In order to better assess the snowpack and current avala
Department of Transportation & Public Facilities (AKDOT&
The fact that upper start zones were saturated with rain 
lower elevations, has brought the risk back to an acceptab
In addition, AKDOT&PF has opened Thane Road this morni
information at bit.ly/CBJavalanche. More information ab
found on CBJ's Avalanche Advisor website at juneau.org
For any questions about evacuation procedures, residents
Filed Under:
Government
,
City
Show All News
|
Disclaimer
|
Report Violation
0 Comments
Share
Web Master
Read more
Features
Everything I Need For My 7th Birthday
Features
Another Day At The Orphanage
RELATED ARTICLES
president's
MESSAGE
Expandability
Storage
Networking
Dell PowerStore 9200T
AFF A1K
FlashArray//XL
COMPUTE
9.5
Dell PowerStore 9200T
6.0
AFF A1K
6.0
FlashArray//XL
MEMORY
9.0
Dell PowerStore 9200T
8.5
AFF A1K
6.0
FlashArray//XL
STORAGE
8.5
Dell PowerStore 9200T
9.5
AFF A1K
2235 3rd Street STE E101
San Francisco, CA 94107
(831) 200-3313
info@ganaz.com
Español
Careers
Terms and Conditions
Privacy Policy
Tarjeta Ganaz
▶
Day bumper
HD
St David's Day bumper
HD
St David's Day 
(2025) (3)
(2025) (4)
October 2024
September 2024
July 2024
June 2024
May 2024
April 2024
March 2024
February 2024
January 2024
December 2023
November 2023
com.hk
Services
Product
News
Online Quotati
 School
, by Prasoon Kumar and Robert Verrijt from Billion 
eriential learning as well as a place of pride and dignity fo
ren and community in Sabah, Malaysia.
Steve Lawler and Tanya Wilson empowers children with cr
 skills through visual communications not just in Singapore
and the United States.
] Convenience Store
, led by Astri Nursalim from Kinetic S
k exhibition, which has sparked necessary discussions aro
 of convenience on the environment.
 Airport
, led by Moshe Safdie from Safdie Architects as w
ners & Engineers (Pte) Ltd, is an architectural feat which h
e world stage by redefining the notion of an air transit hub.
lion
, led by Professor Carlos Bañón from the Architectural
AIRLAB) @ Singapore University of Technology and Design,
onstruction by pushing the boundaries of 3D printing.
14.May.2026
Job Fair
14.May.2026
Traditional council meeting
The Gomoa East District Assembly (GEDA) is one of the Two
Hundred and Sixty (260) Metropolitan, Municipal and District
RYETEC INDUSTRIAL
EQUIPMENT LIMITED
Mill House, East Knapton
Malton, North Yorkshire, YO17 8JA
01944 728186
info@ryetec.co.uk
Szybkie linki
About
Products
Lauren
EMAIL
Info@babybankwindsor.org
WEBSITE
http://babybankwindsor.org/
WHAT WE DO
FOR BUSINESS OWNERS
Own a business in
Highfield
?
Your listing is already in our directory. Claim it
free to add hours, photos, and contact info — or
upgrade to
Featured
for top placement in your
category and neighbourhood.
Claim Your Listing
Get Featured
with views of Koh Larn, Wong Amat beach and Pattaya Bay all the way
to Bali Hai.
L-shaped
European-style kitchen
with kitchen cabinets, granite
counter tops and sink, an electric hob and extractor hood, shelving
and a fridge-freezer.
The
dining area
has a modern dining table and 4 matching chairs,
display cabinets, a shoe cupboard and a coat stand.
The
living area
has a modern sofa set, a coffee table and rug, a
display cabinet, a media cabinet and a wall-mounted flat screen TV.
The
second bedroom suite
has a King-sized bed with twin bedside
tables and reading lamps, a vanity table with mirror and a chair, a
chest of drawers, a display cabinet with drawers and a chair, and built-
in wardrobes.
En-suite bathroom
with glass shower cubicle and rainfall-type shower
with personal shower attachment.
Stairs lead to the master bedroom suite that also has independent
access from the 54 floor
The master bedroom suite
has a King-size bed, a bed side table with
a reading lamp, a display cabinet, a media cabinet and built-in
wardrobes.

#### Instruction:
Please reproduce all the lines above with "rainfall-type shower" substituted by "rain shower" and nothing else changed.

#### Answer space:
In order to better assess the snowpack and current avala
Department of Transportation & Public Facilities (AKDOT&
The fact that upper start zones were saturated with rain 
lower elevations, has brought the risk back to an acceptab
In addition, AKDOT&PF has opened Thane Road this morni
information at bit.ly/CBJavalanche. More information ab
found on CBJ's Avalanche Advisor website at juneau.org
For any questions about evacuation procedures, residents
Filed Under:
Government
,
City
Show All News
|
Disclaimer
|
Report Violation
0 Comments
Share
Web Master
Read more
Features
Everything I Need For My 7th Birthday
Features
Another Day At The Orphanage
RELATED ARTICLES
president's
MESSAGE
Expandability
Storage
Networking
Dell PowerStore 9200T
AFF A1K
FlashArray//XL
COMPUTE
9.5
Dell PowerStore 9200T
6.0
AFF A1K
6.0
FlashArray//XL
MEMORY
9.0
Dell PowerStore 9200T
8.5
AFF A1K
6.0
FlashArray//XL
STORAGE
8.5
Dell PowerStore 9200T
9.5
AFF A1K
2235 3rd Street STE E101
San Francisco, CA 94107
(831) 200-3313
info@ganaz.com
Español
Careers
Terms and Conditions
Privacy Policy
Tarjeta Ganaz
▶
Day bumper
HD
St David's Day bumper
HD
St David's Day 
(2025) (3)
(2025) (4)
October 2024
September 2024
July 2024
June 2024
May 2024
April 2024
March 2024
February 2024
January 2024
December 2023
November 2023
com.hk
Services
Product
News
Online Quotati
 School
, by Prasoon Kumar and Robert Verrijt from Billion 
eriential learning as well as a place of pride and dignity fo
ren and community in Sabah, Malaysia.
Steve Lawler and Tanya Wilson empowers children with cr
 skills through visual communications not just in Singapore
and the United States.
] Convenience Store
, led by Astri Nursalim from Kinetic S
k exhibition, which has sparked necessary discussions aro
 of convenience on the environment.
 Airport
, led by Moshe Safdie from Safdie Architects as w
ners & Engineers (Pte) Ltd, is an architectural feat which h
e world stage by redefining the notion of an air transit hub.
lion
, led by Professor Carlos Bañón from the Architectural
AIRLAB) @ Singapore University of Technology and Design,
onstruction by pushing the boundaries of 3D printing.
14.May.2026
Job Fair
14.May.2026
Traditional council meeting
The Gomoa East District Assembly (GEDA) is one of the Two
Hundred and Sixty (260) Metropolitan, Municipal and District
RYETEC INDUSTRIAL
EQUIPMENT LIMITED
Mill House, East Knapton
Malton, North Yorkshire, YO17 8JA
01944 728186
info@ryetec.co.uk
Szybkie linki
About
Products
Lauren
EMAIL
Info@babybankwindsor.org
WEBSITE
http://babybankwindsor.org/
WHAT WE DO
FOR BUSINESS OWNERS
Own a business in
Highfield
?
Your listing is already in our directory. Claim it
free to add hours, photos, and contact info — or
upgrade to
Featured
for top placement in your
category and neighbourhood.
Claim Your Listing
Get Featured
with views of Koh Larn, Wong Amat beach and Pattaya Bay all the way
to Bali Hai.
L-shaped
European-style kitchen
with kitchen cabinets, granite
counter tops and sink, an electric hob and extractor hood, shelving
and a fridge-freezer.
The
dining area
has a modern dining table and 4 matching chairs,
display cabinets, a shoe cupboard and a coat stand.
The
living area
has a modern sofa set, a coffee table and rug, a
display cabinet, a media cabinet and a wall-mounted flat screen TV.
The
second bedroom suite
has a King-sized bed with twin bedside
tables and reading lamps, a vanity table with mirror and a chair, a
chest of drawers, a display cabinet with drawers and a chair, and built-
in wardrobes.
En-suite bathroom
with glass shower cubicle and rain shower
with personal shower attachment.
Stairs lead to the master bedroom suite that also has independent
access from the 54 floor
The master bedroom suite
has a King-size bed, a bed side table with
a reading lamp, a display cabinet, a media cabinet and built-in
wardrobes.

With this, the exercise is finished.